*** Opening of Page text ***
This contradicts the claims from horse slaughter proponents that horses killed are old, sick, skinny or infirm and that thus horse slaughter (or better said US-based horse slaughter, as the practice has not yet been federally banned) is necessary to dispose of these animals; nothing farther from truth. And it also makes a lot of sense since the meat of these animals is sold off top-dollar overseas a luxury item of the “maximum quality”. Old, sick or skinny animals yield neither enough meat nor the quality, consistency and “taste” the posh customers of the horse-killing corporations demand. This also explains why the Mexican plants approved by the European Union to export horse meat kill mostly, if not almost exclusively, horses coming from the United States.
Another commonplace misconception promoted by horse-killing fanboys is -to sum it up in somewhat structured way- that a decrease in the slaughtering capacity (read reduction of operational plants) over the past years resulted in an increase in abuse and neglect cases. However official USDA statistics how not only that indeed US horses are still slaughtered, even if it is abroad where such slaughter takes place, but also that the number of horses shipped for killing in Canada and Mexico equals or even surpasses those slaughtered in US-based plants before these were closed down in 2007.
Following this line, slaughter proponents usually complain that the upsurge in horse abuse cases experienced more noticeably since 2008 was the result of the closure of the US-based horse slaughter plants. In other words, they assert that horses involved in the rising abuse cases were the horses that were not slaughtered due to the close of the US slaughter plants (the “loss of the slaughter option” as they call it) and that these horses were being abused just because they couldn’t be sent for slaughter. Wrong! While it is true an increase in reported neglect cases was observed since 2008, such rise was actually not related to the closure of the aforesaid plants but was instead a consequence of the dire economic conditions following the 2007 subprime mortgage crisis causing country-record unemployment and bankruptcy rates, and evidenced by the fact that live horse exports to Canada and Mexico skyrocketed weeks after state legislation was enforced in Illinois and Texas, forcing the horse slaughtering cartel to move operations across the US borders. The proof is in the pudding; take a look to the graph below comparing the number of horses killed in the US vs. those slaughtered abroad from 2004 to date:
In 2007, only 29,761 horses were killed in the United States but at the same time the number of horses shipped for slaughter to Canada doubles while that of horses sent to Mexico even triples, with a total of 122,459 horses slaughter that year, surpassing the total number of horses slaughtered in 2004 when the former US plants were in operation. But what is especially revealing is that during 2008, when no horses were slaughtered in US territory, the number of horses shipped for slaughter to Canada and Mexico increased more to cover the foreign demand, resulting in a total of horses killed higher (134,059) that when the plants closed the previous year (122,459) and even higher than back when the US-based plants were in full operation (e.g. 2005 with 125,149 heads). In 2009, when the European economy got hit hard by the crisis and their governments came to the rescue of the bankers, demand of horse meat decreased a little, with 106,542 horses slaughtered, but still more than what were killed in 2004 (102,656), when the three US-based plants were open and thriving. In the following years, despite the hurting economy felt by the working masses, demand for horse meat rose up again as European bankers, politicians and stock-market speculators secured and increased their earnings, resulting in an steady increase in the number of horses shipped for slaughter to Canada and Mexico, surpassing in 2011 (133,241) by far the total number of horses killed when the US plants were operating at flank speed; so much for a loss of “slaughtering capacity”.
*** Close of Page text ***
What to work on:
[A] Reproduce word for word the part of the horse slaughter text that opens with the words containing "Another commonplace misconception" and closes with "down in 2007.".
[B] Carry the horse slaughter text forward from where it stops.
*** Opening of Information given ***
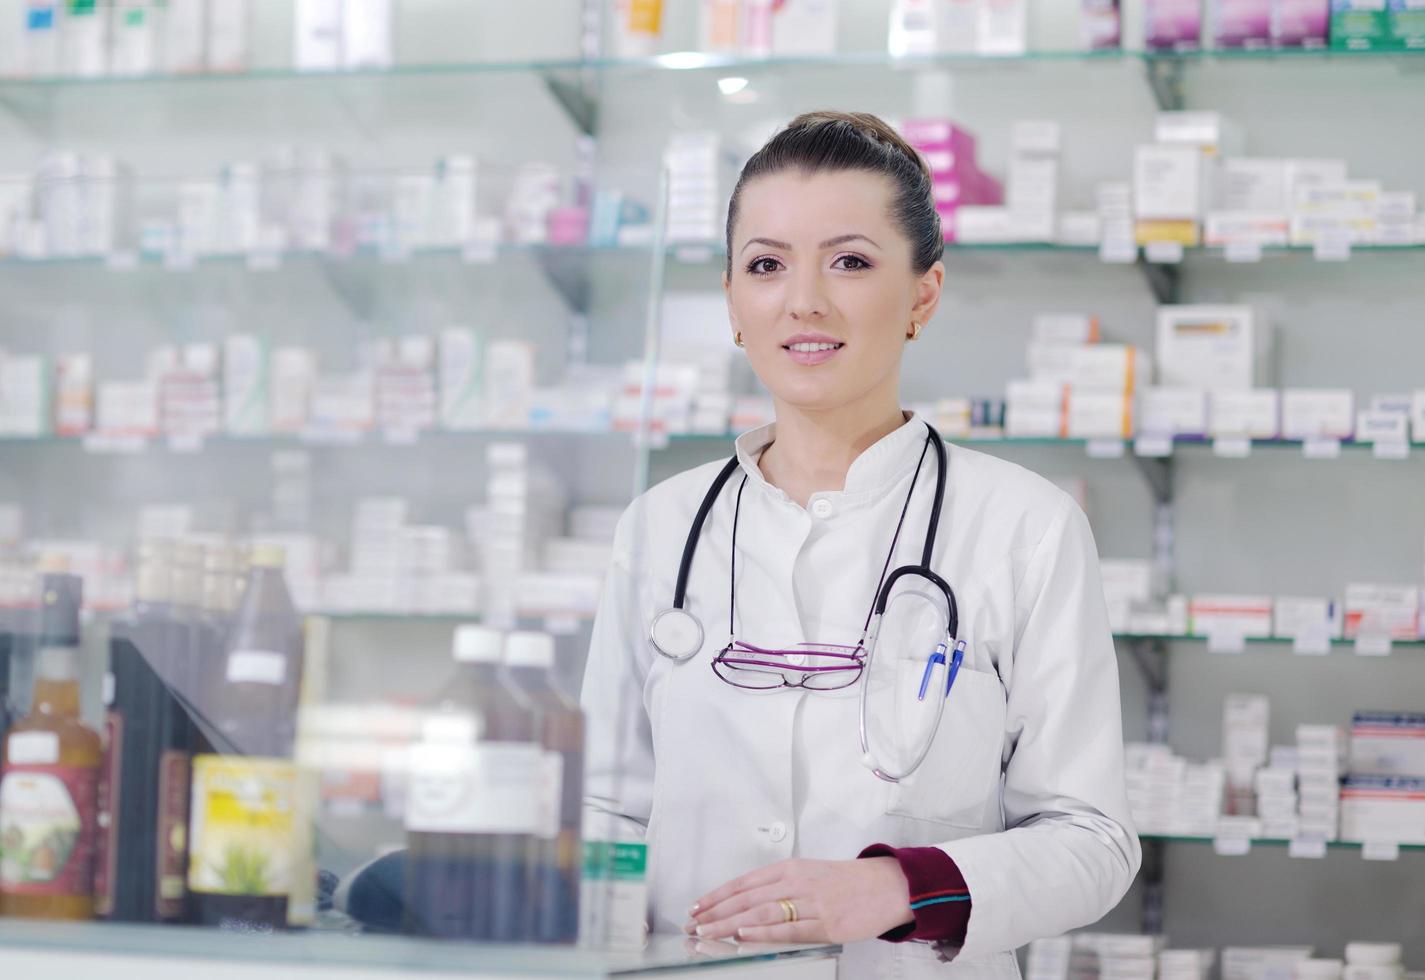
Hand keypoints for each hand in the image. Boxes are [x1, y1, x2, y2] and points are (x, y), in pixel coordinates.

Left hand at [682, 857, 912, 943]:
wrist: (886, 886)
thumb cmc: (846, 882)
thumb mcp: (809, 874)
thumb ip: (779, 886)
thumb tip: (745, 903)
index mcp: (790, 868)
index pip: (743, 883)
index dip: (717, 895)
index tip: (696, 907)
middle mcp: (796, 882)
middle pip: (747, 898)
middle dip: (716, 913)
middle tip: (694, 924)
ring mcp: (811, 903)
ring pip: (762, 913)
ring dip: (730, 924)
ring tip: (708, 932)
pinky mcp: (826, 924)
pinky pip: (789, 929)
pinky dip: (764, 933)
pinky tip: (745, 936)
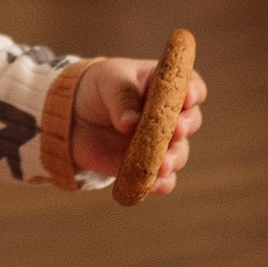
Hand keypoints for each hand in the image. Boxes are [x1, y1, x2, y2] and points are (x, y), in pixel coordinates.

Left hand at [69, 54, 205, 196]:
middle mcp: (169, 115)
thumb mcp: (108, 81)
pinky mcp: (147, 166)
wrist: (73, 118)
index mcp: (163, 85)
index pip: (190, 85)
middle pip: (190, 120)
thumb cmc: (97, 89)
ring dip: (174, 159)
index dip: (194, 91)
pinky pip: (162, 179)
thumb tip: (131, 123)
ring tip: (162, 165)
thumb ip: (121, 98)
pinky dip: (160, 183)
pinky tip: (153, 185)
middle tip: (176, 130)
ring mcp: (159, 142)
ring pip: (179, 153)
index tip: (188, 98)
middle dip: (186, 126)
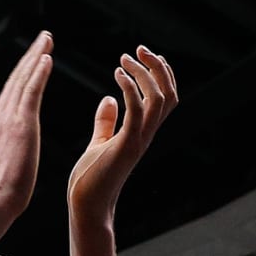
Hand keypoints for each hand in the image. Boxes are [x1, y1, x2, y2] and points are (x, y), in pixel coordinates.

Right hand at [0, 31, 52, 222]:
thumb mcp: (1, 161)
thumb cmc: (1, 190)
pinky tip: (47, 58)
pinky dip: (38, 72)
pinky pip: (30, 91)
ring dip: (36, 56)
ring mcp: (9, 118)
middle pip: (17, 78)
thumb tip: (8, 147)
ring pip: (23, 79)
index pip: (12, 91)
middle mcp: (1, 116)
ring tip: (48, 39)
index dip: (24, 72)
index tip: (35, 57)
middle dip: (31, 56)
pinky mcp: (21, 124)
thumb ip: (5, 147)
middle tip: (44, 38)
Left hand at [68, 47, 176, 223]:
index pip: (165, 98)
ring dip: (144, 74)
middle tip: (137, 49)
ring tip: (124, 59)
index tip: (142, 55)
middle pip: (169, 94)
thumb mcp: (99, 143)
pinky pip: (137, 111)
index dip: (161, 73)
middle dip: (157, 67)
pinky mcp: (126, 146)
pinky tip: (116, 75)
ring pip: (159, 100)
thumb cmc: (90, 179)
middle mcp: (146, 134)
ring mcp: (139, 140)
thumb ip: (106, 122)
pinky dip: (130, 88)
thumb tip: (108, 99)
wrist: (86, 206)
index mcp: (142, 132)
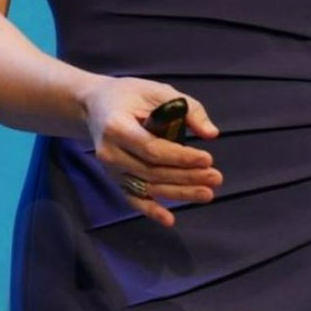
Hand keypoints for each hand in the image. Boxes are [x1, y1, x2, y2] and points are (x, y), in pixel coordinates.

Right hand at [81, 77, 221, 227]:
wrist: (94, 105)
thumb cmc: (129, 95)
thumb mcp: (157, 90)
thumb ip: (187, 108)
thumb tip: (211, 134)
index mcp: (117, 126)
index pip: (152, 149)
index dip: (181, 157)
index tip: (207, 158)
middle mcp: (110, 152)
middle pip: (152, 171)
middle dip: (186, 177)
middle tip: (216, 178)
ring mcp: (111, 169)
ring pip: (147, 187)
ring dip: (179, 193)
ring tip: (207, 193)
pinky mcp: (114, 179)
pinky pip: (132, 198)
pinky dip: (150, 211)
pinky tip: (170, 220)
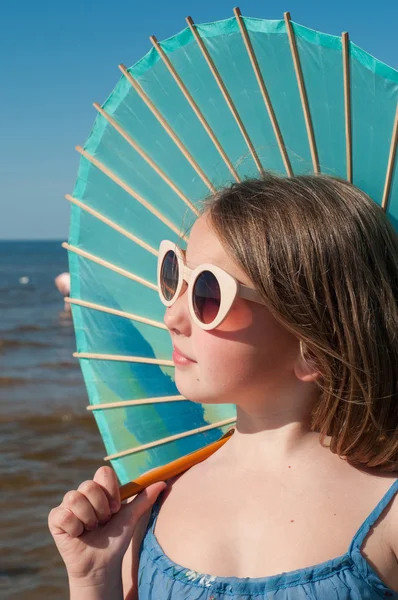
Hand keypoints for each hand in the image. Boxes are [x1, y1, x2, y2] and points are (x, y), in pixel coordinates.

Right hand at [48, 466, 165, 585]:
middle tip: (103, 521)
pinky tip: (78, 534)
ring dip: (88, 518)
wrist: (102, 564)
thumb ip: (144, 498)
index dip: (111, 490)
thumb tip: (162, 482)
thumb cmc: (116, 539)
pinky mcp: (56, 519)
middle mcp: (82, 493)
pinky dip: (75, 528)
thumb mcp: (131, 517)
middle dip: (101, 508)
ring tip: (92, 528)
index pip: (103, 472)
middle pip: (89, 485)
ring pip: (75, 498)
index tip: (116, 508)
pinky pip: (63, 515)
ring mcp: (67, 505)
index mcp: (100, 489)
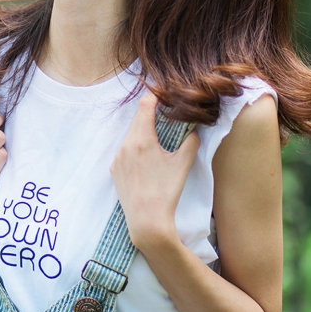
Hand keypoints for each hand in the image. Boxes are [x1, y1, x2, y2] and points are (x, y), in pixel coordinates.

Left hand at [111, 91, 199, 251]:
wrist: (146, 220)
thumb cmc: (166, 192)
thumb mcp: (183, 165)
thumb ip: (191, 143)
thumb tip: (196, 130)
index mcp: (142, 140)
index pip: (145, 106)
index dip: (154, 95)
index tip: (162, 91)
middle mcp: (126, 145)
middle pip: (137, 118)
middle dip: (149, 111)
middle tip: (162, 106)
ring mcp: (118, 157)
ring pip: (130, 134)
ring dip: (142, 129)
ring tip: (156, 130)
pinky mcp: (114, 169)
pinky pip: (125, 149)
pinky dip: (135, 145)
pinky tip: (146, 155)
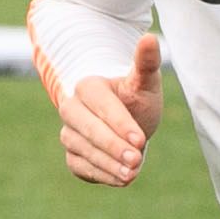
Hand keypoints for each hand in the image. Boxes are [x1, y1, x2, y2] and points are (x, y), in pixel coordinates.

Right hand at [57, 32, 160, 184]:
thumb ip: (146, 63)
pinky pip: (79, 166)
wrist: (126, 120)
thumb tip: (149, 38)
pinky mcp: (73, 155)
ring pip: (82, 149)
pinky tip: (122, 180)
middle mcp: (72, 109)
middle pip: (86, 128)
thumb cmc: (136, 97)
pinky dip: (100, 175)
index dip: (119, 123)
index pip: (101, 105)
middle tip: (136, 159)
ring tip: (132, 174)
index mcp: (88, 87)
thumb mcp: (145, 82)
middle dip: (111, 145)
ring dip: (107, 164)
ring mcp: (70, 133)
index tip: (140, 139)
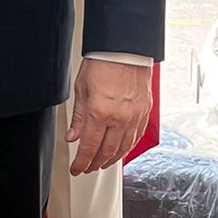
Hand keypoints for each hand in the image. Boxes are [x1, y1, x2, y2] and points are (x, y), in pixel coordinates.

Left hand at [67, 58, 151, 175]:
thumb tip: (73, 136)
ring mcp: (134, 116)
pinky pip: (136, 137)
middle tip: (87, 167)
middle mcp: (119, 117)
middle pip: (106, 151)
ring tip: (102, 163)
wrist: (125, 49)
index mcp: (100, 112)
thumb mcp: (81, 89)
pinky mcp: (144, 112)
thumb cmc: (103, 63)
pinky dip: (127, 147)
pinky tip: (120, 151)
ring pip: (123, 148)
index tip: (77, 168)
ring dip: (111, 159)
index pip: (89, 147)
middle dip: (95, 164)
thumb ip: (79, 117)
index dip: (82, 162)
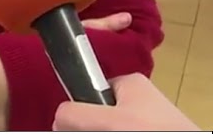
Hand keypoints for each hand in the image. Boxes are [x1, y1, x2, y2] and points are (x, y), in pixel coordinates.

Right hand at [54, 73, 198, 131]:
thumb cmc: (151, 130)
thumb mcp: (108, 121)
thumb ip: (76, 115)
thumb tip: (56, 119)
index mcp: (130, 83)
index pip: (92, 90)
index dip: (81, 111)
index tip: (77, 127)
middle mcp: (140, 98)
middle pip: (101, 114)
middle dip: (93, 128)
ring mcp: (149, 120)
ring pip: (114, 127)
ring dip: (106, 132)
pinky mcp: (156, 129)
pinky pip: (127, 130)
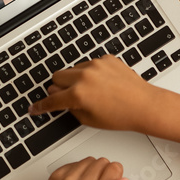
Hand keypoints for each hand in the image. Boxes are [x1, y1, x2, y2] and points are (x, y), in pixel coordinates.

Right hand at [28, 56, 160, 132]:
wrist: (144, 105)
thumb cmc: (122, 115)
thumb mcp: (89, 120)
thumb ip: (70, 108)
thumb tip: (60, 100)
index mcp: (78, 94)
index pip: (51, 100)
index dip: (41, 106)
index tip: (35, 108)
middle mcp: (85, 76)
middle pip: (57, 77)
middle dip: (58, 88)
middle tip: (67, 97)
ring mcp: (96, 65)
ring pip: (73, 69)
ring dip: (75, 79)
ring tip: (91, 92)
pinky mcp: (106, 59)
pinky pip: (90, 64)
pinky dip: (91, 73)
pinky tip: (102, 85)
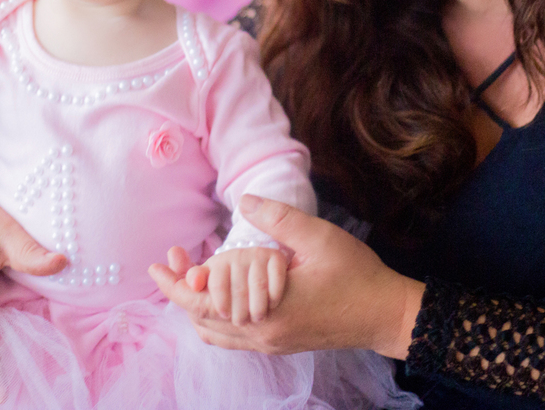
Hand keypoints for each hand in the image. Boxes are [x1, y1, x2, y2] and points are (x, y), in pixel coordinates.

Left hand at [150, 195, 425, 358]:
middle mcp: (263, 334)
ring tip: (193, 273)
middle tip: (175, 260)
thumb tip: (244, 200)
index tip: (159, 264)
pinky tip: (221, 291)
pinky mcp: (279, 343)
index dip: (176, 284)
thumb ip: (279, 219)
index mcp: (268, 310)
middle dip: (182, 290)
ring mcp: (270, 343)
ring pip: (214, 333)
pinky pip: (232, 337)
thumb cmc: (356, 275)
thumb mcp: (320, 238)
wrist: (385, 315)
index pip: (204, 303)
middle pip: (202, 320)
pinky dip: (216, 317)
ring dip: (197, 306)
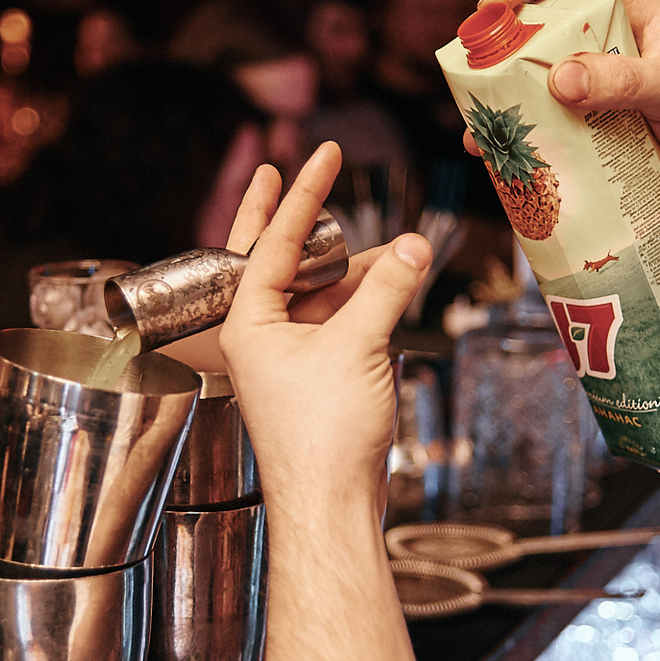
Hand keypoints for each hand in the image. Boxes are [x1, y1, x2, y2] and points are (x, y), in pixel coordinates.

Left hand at [220, 142, 431, 512]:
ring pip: (312, 294)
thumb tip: (413, 245)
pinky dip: (358, 302)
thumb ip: (386, 288)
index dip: (301, 194)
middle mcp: (258, 337)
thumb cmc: (323, 438)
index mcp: (246, 324)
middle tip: (292, 170)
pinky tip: (387, 287)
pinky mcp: (312, 379)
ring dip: (346, 268)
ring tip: (389, 245)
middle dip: (292, 218)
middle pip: (274, 260)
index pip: (271, 242)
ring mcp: (285, 358)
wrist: (331, 505)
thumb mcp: (359, 346)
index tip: (323, 155)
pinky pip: (331, 324)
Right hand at [467, 0, 659, 154]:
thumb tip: (560, 78)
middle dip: (504, 49)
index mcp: (638, 7)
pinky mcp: (600, 125)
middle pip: (546, 28)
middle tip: (473, 72)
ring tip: (481, 132)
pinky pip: (552, 124)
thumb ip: (627, 81)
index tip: (491, 7)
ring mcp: (606, 84)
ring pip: (542, 81)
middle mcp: (616, 41)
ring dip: (505, 104)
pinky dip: (525, 140)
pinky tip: (505, 161)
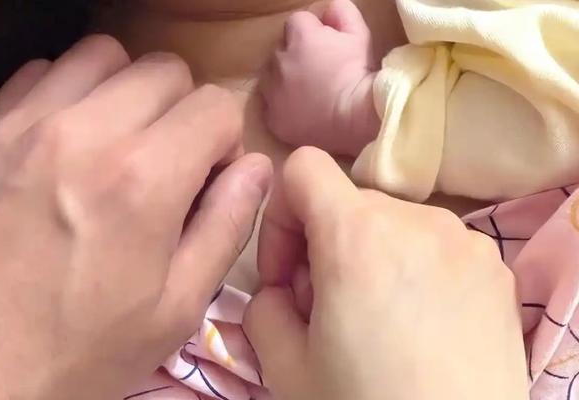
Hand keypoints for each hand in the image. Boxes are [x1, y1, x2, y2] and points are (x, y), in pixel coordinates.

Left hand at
*** Close of Information given ***
Your responses:
[A]
Another commonplace misconception promoted by horse-killing fanboys is -to sum it up in somewhat structured way- that a decrease in the slaughtering capacity (read reduction of operational plants) over the past years resulted in an increase in abuse and neglect cases. However official USDA statistics how not only that indeed US horses are still slaughtered, even if it is abroad where such slaughter takes place, but also that the number of horses shipped for killing in Canada and Mexico equals or even surpasses those slaughtered in US-based plants before these were closed down in 2007.

[B]
The horse slaughter lobby and its hired guns usually also claim that American horses are now suffering more due to the closure of the US-based horse slaughter plants that what they did when these were in operation since they have now to travel longer distances and are slaughtered without the “guarantee” provided by the supervision of an FSIS (USDA’s Food Safety Inspection Service) veterinary inspector, in countries where humane slaughter regulations are too weak, not enforced or non-existent. Although at face value such argument may seem logical, it is actually a fallacy and doesn’t hold on when the facts are examined. In first place, as evidenced by the official data shown previously, horses were already being exported for slaughter years before the US-based plants closed down. Neither USDA (in charge of enforcing humane transportation and slaughter regulations) nor pro-slaughter proponents gave a damn about these animals back in the early 2000s when the US plants were in full operation, being their sudden concern blatantly fake and self-interested. In second place, and more importantly, the whole APHIS (USDA’s Animal and Plant Health Inspection Service) and FSIS transportation to slaughter and humane slaughter inspection programs were a farce as was self-admitted by USDA in documents from its Office of the Inspection General (OIG).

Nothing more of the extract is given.